“Think corn and soybean fields as far as the eye can see”
Today, we continue our series with Classic Harbor Line, Female Captains. The newest Captain found her love for sailing right here in New York. How luck can take you places and find a love for a new career when you least expect it!
Meet Captain Diana
DTM: How did you get started in this line of work and where are you from?
Capt Diana: I’m originally from Central Illinois (think corn and soybean fields as far as the eye can see) so working in the maritime industry in NYC was the last thing I thought I would be doing.
DTM: What brought you to CHL?
Capt Diana: I lovingly say that sheer dumb luck brought me to Classic Harbor Line. I moved to New York to attend grad school for Occupational Therapy and my then-boyfriend, now-husband worked for the company and suggested that I interview. That was in 2012 and I haven’t looked back.
Captain Daina CHL
DTM: What type of education or updated education are you given with CHL?

Data entries
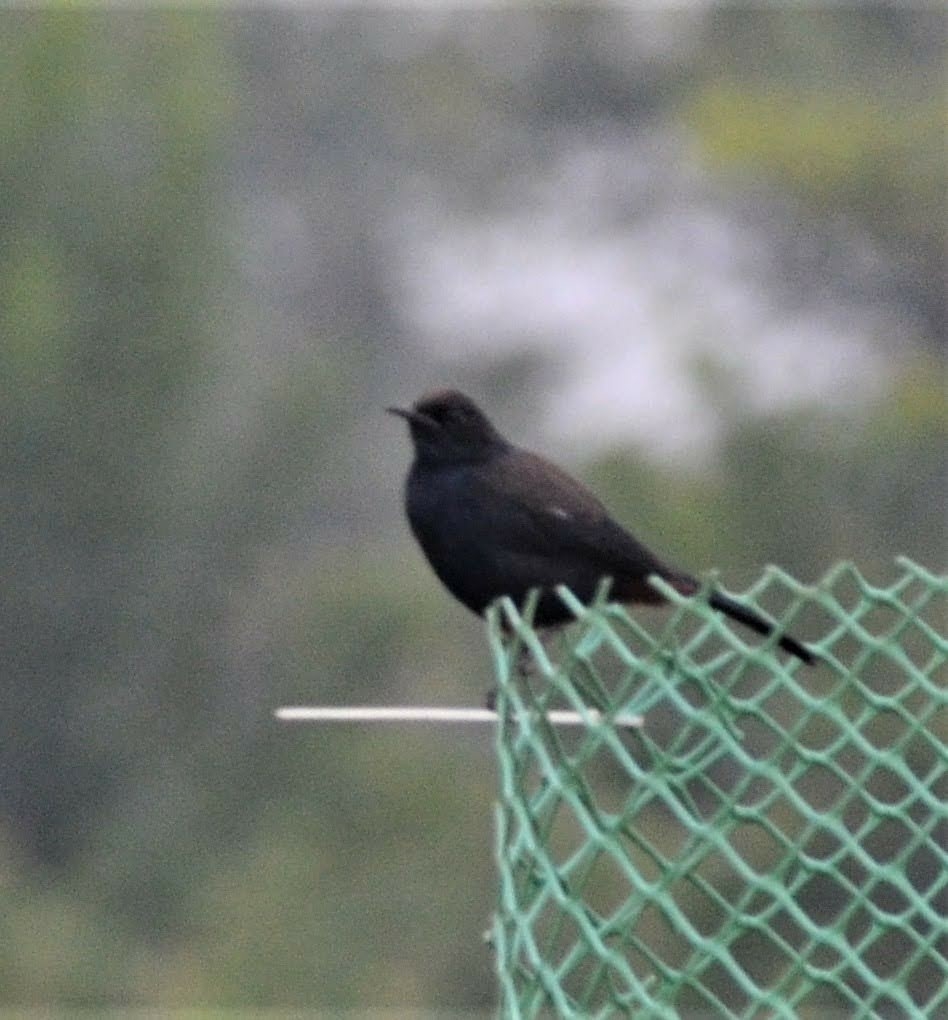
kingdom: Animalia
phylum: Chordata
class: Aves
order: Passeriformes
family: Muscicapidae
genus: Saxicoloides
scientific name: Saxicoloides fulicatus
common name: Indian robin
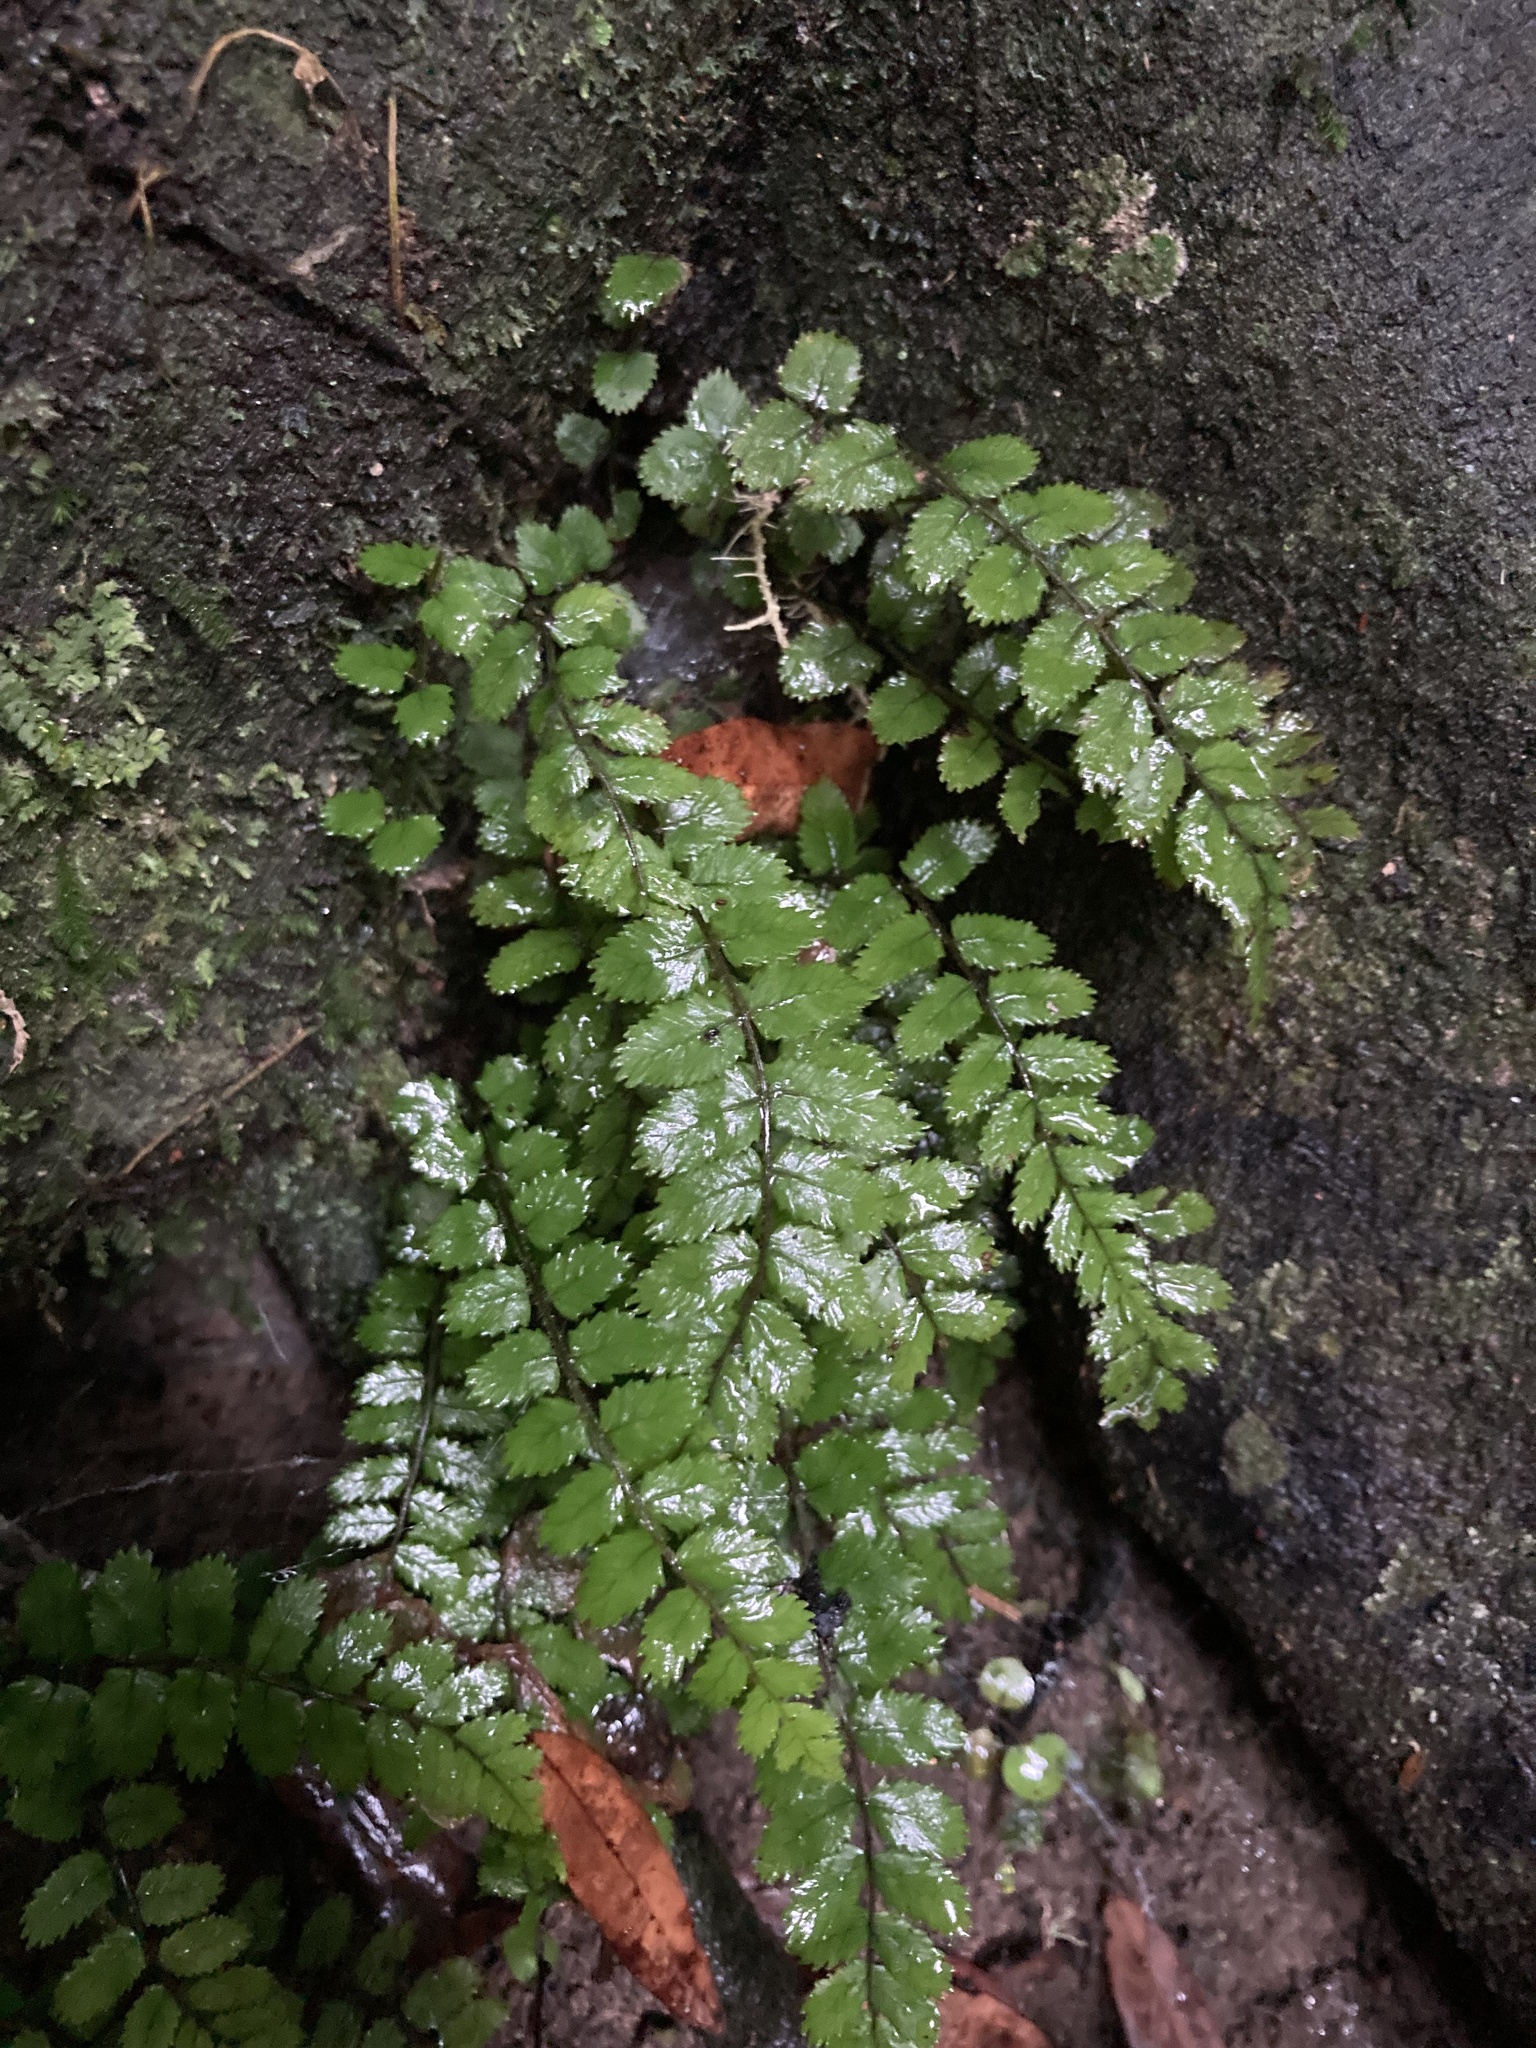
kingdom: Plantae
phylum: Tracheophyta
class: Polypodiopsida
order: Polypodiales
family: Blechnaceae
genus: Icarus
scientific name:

**Required work**
1. Edit the Captain Diana interview starting with "Today, we continue" and going on through "are you from?", putting "boating" in place of "sailing".
2. According to the Captain Diana interview, what did Captain Diana move to New York to study in grad school?

**Written answers**
1.
Today, we continue our series with Classic Harbor Line, Female Captains. The newest Captain found her love for boating right here in New York. How luck can take you places and find a love for a new career when you least expect it!
Meet Captain Diana
DTM: How did you get started in this line of work and where are you from?

2. Occupational Therapy